--- Records for processing ---
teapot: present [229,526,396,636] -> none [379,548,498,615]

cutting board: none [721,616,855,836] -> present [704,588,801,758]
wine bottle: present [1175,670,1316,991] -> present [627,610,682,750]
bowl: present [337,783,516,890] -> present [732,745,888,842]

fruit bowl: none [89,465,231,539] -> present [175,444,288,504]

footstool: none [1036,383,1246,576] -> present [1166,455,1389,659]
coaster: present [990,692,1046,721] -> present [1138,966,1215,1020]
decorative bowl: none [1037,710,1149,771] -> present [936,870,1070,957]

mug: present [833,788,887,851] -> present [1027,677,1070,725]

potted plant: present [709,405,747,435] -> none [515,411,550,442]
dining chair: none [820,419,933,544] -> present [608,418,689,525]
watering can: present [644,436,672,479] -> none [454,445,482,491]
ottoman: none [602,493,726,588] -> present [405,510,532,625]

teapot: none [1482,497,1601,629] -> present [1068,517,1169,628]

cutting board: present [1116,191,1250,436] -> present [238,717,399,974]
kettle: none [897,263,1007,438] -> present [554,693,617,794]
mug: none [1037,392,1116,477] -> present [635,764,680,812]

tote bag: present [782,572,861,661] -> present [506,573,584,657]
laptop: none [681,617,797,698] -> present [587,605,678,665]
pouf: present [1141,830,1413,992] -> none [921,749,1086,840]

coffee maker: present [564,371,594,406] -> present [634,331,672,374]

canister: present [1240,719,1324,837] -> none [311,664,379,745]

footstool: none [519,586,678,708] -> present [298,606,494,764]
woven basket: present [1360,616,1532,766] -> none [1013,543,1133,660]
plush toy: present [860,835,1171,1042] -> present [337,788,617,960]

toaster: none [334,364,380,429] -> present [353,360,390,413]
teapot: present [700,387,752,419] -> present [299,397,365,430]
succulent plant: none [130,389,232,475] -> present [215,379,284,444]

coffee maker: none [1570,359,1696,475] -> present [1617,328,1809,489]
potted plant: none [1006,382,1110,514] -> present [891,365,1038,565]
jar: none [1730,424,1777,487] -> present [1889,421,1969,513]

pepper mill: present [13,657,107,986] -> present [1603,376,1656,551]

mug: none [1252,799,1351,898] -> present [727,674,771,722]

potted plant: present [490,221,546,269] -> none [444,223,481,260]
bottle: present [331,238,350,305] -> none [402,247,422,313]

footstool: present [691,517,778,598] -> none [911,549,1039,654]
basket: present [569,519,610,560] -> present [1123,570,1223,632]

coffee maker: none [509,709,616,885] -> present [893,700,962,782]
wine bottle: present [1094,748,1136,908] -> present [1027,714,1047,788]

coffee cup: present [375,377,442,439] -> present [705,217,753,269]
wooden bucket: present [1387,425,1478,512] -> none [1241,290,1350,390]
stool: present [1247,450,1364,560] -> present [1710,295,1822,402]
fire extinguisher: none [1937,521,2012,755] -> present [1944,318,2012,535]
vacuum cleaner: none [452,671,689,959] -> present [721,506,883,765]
---
> _Try it_
From the first line to the last, set down every record exactly as written above.

> _Completed exercise_
teapot: present [229,526,396,636] -> none [379,548,498,615]

cutting board: none [721,616,855,836] -> present [704,588,801,758]
wine bottle: present [1175,670,1316,991] -> present [627,610,682,750]
bowl: present [337,783,516,890] -> present [732,745,888,842]

fruit bowl: none [89,465,231,539] -> present [175,444,288,504]

footstool: none [1036,383,1246,576] -> present [1166,455,1389,659]
coaster: present [990,692,1046,721] -> present [1138,966,1215,1020]
decorative bowl: none [1037,710,1149,771] -> present [936,870,1070,957]

mug: present [833,788,887,851] -> present [1027,677,1070,725]

potted plant: present [709,405,747,435] -> none [515,411,550,442]
dining chair: none [820,419,933,544] -> present [608,418,689,525]
watering can: present [644,436,672,479] -> none [454,445,482,491]
ottoman: none [602,493,726,588] -> present [405,510,532,625]

teapot: none [1482,497,1601,629] -> present [1068,517,1169,628]

cutting board: present [1116,191,1250,436] -> present [238,717,399,974]
kettle: none [897,263,1007,438] -> present [554,693,617,794]
mug: none [1037,392,1116,477] -> present [635,764,680,812]

tote bag: present [782,572,861,661] -> present [506,573,584,657]
laptop: none [681,617,797,698] -> present [587,605,678,665]
pouf: present [1141,830,1413,992] -> none [921,749,1086,840]

coffee maker: present [564,371,594,406] -> present [634,331,672,374]

canister: present [1240,719,1324,837] -> none [311,664,379,745]

footstool: none [519,586,678,708] -> present [298,606,494,764]
woven basket: present [1360,616,1532,766] -> none [1013,543,1133,660]
plush toy: present [860,835,1171,1042] -> present [337,788,617,960]

toaster: none [334,364,380,429] -> present [353,360,390,413]
teapot: present [700,387,752,419] -> present [299,397,365,430]
succulent plant: none [130,389,232,475] -> present [215,379,284,444]

coffee maker: none [1570,359,1696,475] -> present [1617,328,1809,489]
potted plant: none [1006,382,1110,514] -> present [891,365,1038,565]
jar: none [1730,424,1777,487] -> present [1889,421,1969,513]

pepper mill: present [13,657,107,986] -> present [1603,376,1656,551]

mug: none [1252,799,1351,898] -> present [727,674,771,722]

potted plant: present [490,221,546,269] -> none [444,223,481,260]
bottle: present [331,238,350,305] -> none [402,247,422,313]

footstool: present [691,517,778,598] -> none [911,549,1039,654]
basket: present [569,519,610,560] -> present [1123,570,1223,632]

coffee maker: none [509,709,616,885] -> present [893,700,962,782]
wine bottle: present [1094,748,1136,908] -> present [1027,714,1047,788]

coffee cup: present [375,377,442,439] -> present [705,217,753,269]
wooden bucket: present [1387,425,1478,512] -> none [1241,290,1350,390]
stool: present [1247,450,1364,560] -> present [1710,295,1822,402]
fire extinguisher: none [1937,521,2012,755] -> present [1944,318,2012,535]
vacuum cleaner: none [452,671,689,959] -> present [721,506,883,765]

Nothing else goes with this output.